= Beginning of Section =

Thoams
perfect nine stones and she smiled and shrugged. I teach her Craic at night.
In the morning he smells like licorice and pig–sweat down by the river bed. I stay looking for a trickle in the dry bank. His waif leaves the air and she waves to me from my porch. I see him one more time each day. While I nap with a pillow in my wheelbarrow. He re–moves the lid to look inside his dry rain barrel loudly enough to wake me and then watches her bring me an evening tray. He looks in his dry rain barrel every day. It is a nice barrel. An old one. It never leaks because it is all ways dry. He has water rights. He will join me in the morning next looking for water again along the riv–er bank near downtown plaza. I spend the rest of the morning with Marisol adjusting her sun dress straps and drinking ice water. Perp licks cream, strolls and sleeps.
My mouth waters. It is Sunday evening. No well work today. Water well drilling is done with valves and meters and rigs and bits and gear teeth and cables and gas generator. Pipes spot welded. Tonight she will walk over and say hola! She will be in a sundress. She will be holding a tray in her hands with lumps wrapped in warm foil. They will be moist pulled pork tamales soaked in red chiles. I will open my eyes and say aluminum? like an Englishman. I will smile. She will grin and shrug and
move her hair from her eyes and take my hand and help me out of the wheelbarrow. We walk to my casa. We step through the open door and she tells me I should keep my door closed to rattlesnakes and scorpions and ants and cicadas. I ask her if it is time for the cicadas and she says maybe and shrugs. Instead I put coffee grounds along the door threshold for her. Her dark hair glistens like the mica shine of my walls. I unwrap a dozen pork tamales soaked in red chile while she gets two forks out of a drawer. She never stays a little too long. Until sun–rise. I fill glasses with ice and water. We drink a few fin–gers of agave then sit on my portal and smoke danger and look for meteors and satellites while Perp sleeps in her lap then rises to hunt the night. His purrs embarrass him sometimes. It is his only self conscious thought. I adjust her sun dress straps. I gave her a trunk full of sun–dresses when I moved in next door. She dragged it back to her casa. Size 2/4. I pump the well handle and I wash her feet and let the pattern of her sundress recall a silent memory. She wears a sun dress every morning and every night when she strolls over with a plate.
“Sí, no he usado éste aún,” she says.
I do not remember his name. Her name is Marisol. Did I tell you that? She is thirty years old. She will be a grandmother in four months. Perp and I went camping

= End of Section =

▶ DESCRIPTION OF THE TASK
For this task, set down the entire listing word for word.

▶ TASK RESULT
Thoams
perfect nine stones and she smiled and shrugged. I teach her Craic at night.
In the morning he smells like licorice and pig–sweat down by the river bed. I stay looking for a trickle in the dry bank. His waif leaves the air and she waves to me from my porch. I see him one more time each day. While I nap with a pillow in my wheelbarrow. He re–moves the lid to look inside his dry rain barrel loudly enough to wake me and then watches her bring me an evening tray. He looks in his dry rain barrel every day. It is a nice barrel. An old one. It never leaks because it is all ways dry. He has water rights. He will join me in the morning next looking for water again along the riv–er bank near downtown plaza. I spend the rest of the morning with Marisol adjusting her sun dress straps and drinking ice water. Perp licks cream, strolls and sleeps.
My mouth waters. It is Sunday evening. No well work today. Water well drilling is done with valves and meters and rigs and bits and gear teeth and cables and gas generator. Pipes spot welded. Tonight she will walk over and say hola! She will be in a sundress. She will be holding a tray in her hands with lumps wrapped in warm foil. They will be moist pulled pork tamales soaked in red chiles. I will open my eyes and say aluminum? like an Englishman. I will smile. She will grin and shrug and
move her hair from her eyes and take my hand and help me out of the wheelbarrow. We walk to my casa. We step through the open door and she tells me I should keep my door closed to rattlesnakes and scorpions and ants and cicadas. I ask her if it is time for the cicadas and she says maybe and shrugs. Instead I put coffee grounds along the door threshold for her. Her dark hair glistens like the mica shine of my walls. I unwrap a dozen pork tamales soaked in red chile while she gets two forks out of a drawer. She never stays a little too long. Until sun–rise. I fill glasses with ice and water. We drink a few fin–gers of agave then sit on my portal and smoke danger and look for meteors and satellites while Perp sleeps in her lap then rises to hunt the night. His purrs embarrass him sometimes. It is his only self conscious thought. I adjust her sun dress straps. I gave her a trunk full of sun–dresses when I moved in next door. She dragged it back to her casa. Size 2/4. I pump the well handle and I wash her feet and let the pattern of her sundress recall a silent memory. She wears a sun dress every morning and every night when she strolls over with a plate.
“Sí, no he usado éste aún,” she says.
I do not remember his name. Her name is Marisol. Did I tell you that? She is thirty years old. She will be a grandmother in four months. Perp and I went camping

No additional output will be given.